Wednesday, March 16, 2016

Scissortail Silk

I follow a group on Facebook called Scissortail Silk, and I really love the posts.  They always make me feel better about myself and my role as a working mom.  It encourages me, and the posts always seem to have perfect timing.  

Life has been particularly challenging lately with sick kids, a baby that doesn't sleep consistently, spring fever, and simply the monotony of working full time and having 3 kids.  Adam and I make a good team, but having 3 little kids so close in age has made for some stressful and challenging days.  Life right now is mostly "divide and conquer" for Adam and I.  Making time and "being in the moment" are not always easy.  

I often don't have time to sit down and look at Facebook until the very end of my day, and by then I'm falling asleep and totally exhausted.  (I can't tell you how many nights I have fallen asleep with my phone in-hand as I attempt to unwind and read.)  Here's last night's post on Scissortail Silk, and I just couldn't let it pass by without documenting it somewhere...

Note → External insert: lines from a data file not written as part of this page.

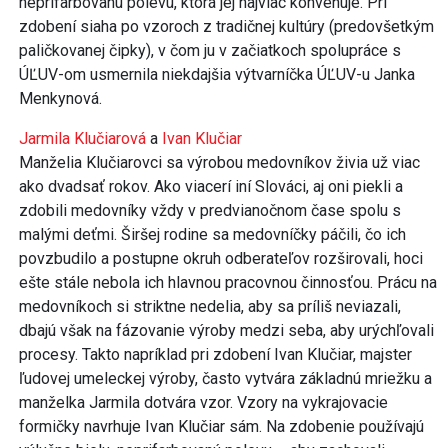
neprifarbovanú polevu, ktorá jej najviac konvenuje. Pri
zdobení siaha po vzoroch z tradičnej kultúry (predovšetkým
paličkovanej čipky), v čom ju v začiatkoch spolupráce s
ÚĽUV-om usmernila niekdajšia výtvarníčka ÚĽUV-u Janka
Menkynová.
Jarmila Klučiarová
a
Ivan Klučiar
Manželia Klučiarovci sa výrobou medovníkov živia už viac
ako dvadsať rokov. Ako viacerí iní Slováci, aj oni piekli a
zdobili medovníky vždy v predvianočnom čase spolu s
malými deťmi. Širšej rodine sa medovníčky páčili, čo ich
povzbudilo a postupne okruh odberateľov rozširovali, hoci
ešte stále nebola ich hlavnou pracovnou činnosťou. Prácu na
medovníkoch si striktne nedelia, aby sa príliš neviazali,
dbajú však na fázovanie výroby medzi seba, aby urýchľovali
procesy. Takto napríklad pri zdobení Ivan Klučiar, majster
ľudovej umeleckej výroby, často vytvára základnú mriežku a
manželka Jarmila dotvára vzor. Vzory na vykrajovacie
formičky navrhuje Ivan Klučiar sám. Na zdobenie používajú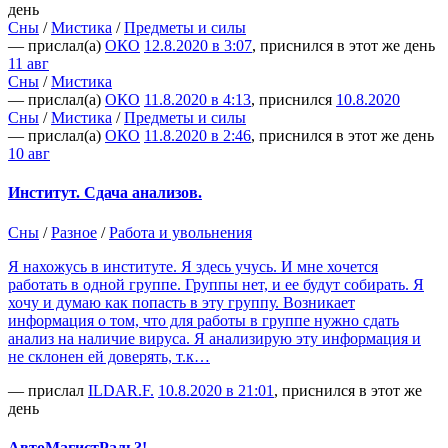
день
Сны
/
Мистика
/
Предметы и силы
— прислал(а)
ОКО
12.8.2020 в 3:07
, приснился в этот же день
11 авг
Сны
/
Мистика
— прислал(а)
ОКО
11.8.2020 в 4:13
, приснился
10.8.2020
Сны
/
Мистика
/
Предметы и силы
— прислал(а)
ОКО
11.8.2020 в 2:46
, приснился в этот же день
10 авг
Институт. Сдача анализов.
Сны
/
Разное
/
Работа и увольнения
Я нахожусь в институте. Я здесь учусь. И мне хочется
работать в одной группе. Группы нет, и ее будут собирать. Я
хочу и думаю как попасть в эту группу. Возникает
информация о том, что для работы в группе нужно сдать
анализ на наличие вируса. Я анализирую эту информация и
не склонен ей доверять, т.к…
— прислал
ILDAR.F.
10.8.2020 в 21:01
, приснился в этот же
день
АвтоМагистРаль?!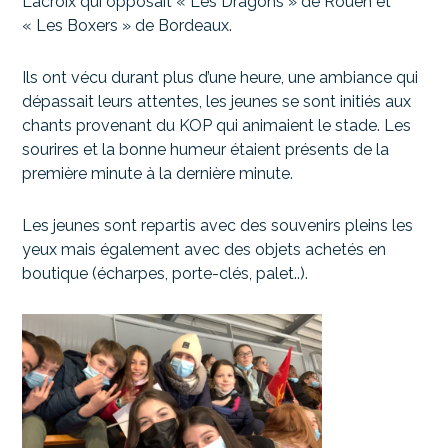
Lacroix qui opposait « Les Dragons » de Rouen et
« Les Boxers » de Bordeaux.
Ils ont vécu durant plus d’une heure, une ambiance qui
dépassait leurs attentes, les jeunes se sont initiés aux
chants provenant du KOP qui animaient le stade. Les
sourires et la bonne humeur étaient présents de la
première minute à la dernière minute.
Les jeunes sont repartis avec des souvenirs pleins les
yeux mais également avec des objets achetés en
boutique (écharpes, porte-clés, palet..).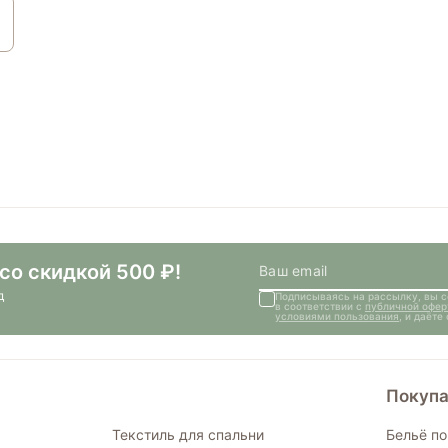
со скидкой 500 ₽!
д
Подписываясь на рассылку, вы 
в соответствии с
публичной офер
условиями пользования
, и даёт
Покупа
Текстиль для спальни
Бельё п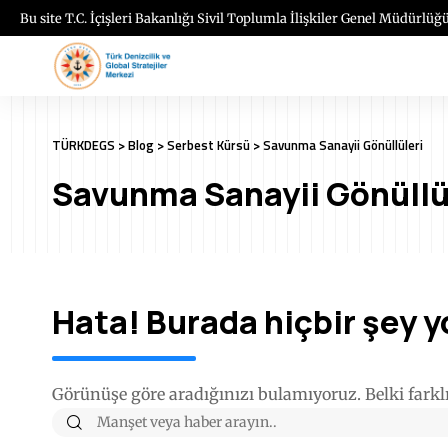
Bu site T.C. İçişleri Bakanlığı Sivil Toplumla İlişkiler Genel Müdürlüğü
TÜRKDEGS
>
Blog
>
Serbest Kürsü
>
Savunma Sanayii Gönüllüleri
Savunma Sanayii Gönüllü
Hata! Burada hiçbir şey y
Görünüşe göre aradığınızı bulamıyoruz. Belki farklı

"Friend, I know how overwhelmed your heart sometimes feels, and I know how down-to-the-bone tired—yes, completely exhausted—you are most days. I know what it feels like to spend hour after hour holding or rocking or feeding a fussy baby, a sick baby, or a baby who just refuses to close his precious little eyes. 

I know how small hands that shake us in the night to tell us about a bad dream or cries that send us running into door frames and across Lego minefields can make for a long day. I know how restless nights can make today feel like an extension of yesterday. And yesterday an extension of the day before. And how all of your days seem to run together. I know what it feels like to be standing in a place where tomorrow looks like more of the same, with no end in sight. I get it.

Momma, I totally get it. Maybe you woke up ready for today to be different. Happy attitudes, extra patience, and NO YELLING! And maybe by 8:15 a.m. you realized that it was going to be another day full of cranky babies, demanding toddlers, and guilt from losing your temper when you could have just taken a deep breath and calmly repeated your request to your five-year-old…for the hundredth time.

Maybe breakfast, or lunch or dinner, is still out on the counter, and you can‘t stop to clean it up because you have to find another pair of Buzz Lightyear undies since all of those online articles on how to potty train your kid in thirty-six hours were a bunch of bunk. Maybe you‘re out of diapers, and the milk has gone bad, and the bill you paid a week ago got lost in the mail. Maybe you‘re about to run to the grocery store with hungry kids, while wearing a sweatshirt over last night‘s pajamas. Maybe you‘re on your third ear infection this month, or it feels like you have visited the doctor‘s office so often that you should have your own reserved parking spot.

Maybe everything that could go wrong has gone wrong and nothing seems fixable—you don‘t know how you‘ll make it, but you keep going because there are no other options and if you come undone—then everything and everyone else will come unraveled with you.

Sweet friend, I hear you.

Sometimes I want to scream when I read words that tell me to cherish these moments. These moments of pure exhaustion when I am hanging on by a thread. When I don‘t remember the last time I had a proper meal or felt like I wasn‘t in charge of everything. When my heart wasn‘t torn by the guilt of craving a moment for myself, while knowing that I should appreciate the gift of having a family to love.

Because we already know it‘s true. We know that one day we will look around and miss all of this madness. But today—in the middle of it—we don‘t need to add guilt to our exhaustion, and we certainly don‘t want to have to add "find joy" to our to-do list.

We just need hope (and maybe a long uninterrupted nap).

We need to know that somewhere someone else feels the same way that we do. We need to believe that we aren‘t alone. And beyond having hope that tomorrow could be different, we need to know that there is purpose in where we are standing today.

Friend, there is only one way that we are going to have the strength to keep going. There is only one way that we are going to have all that it takes to love our families with the love that they deserve, the love we so desperately want to give them. We must become rooted in the Truth of who God is calling us to be by hearing and believing the Truth of who He says that we already are."


- From the book Hope Unfolding.  (I think I need to add this to my summer reading list!)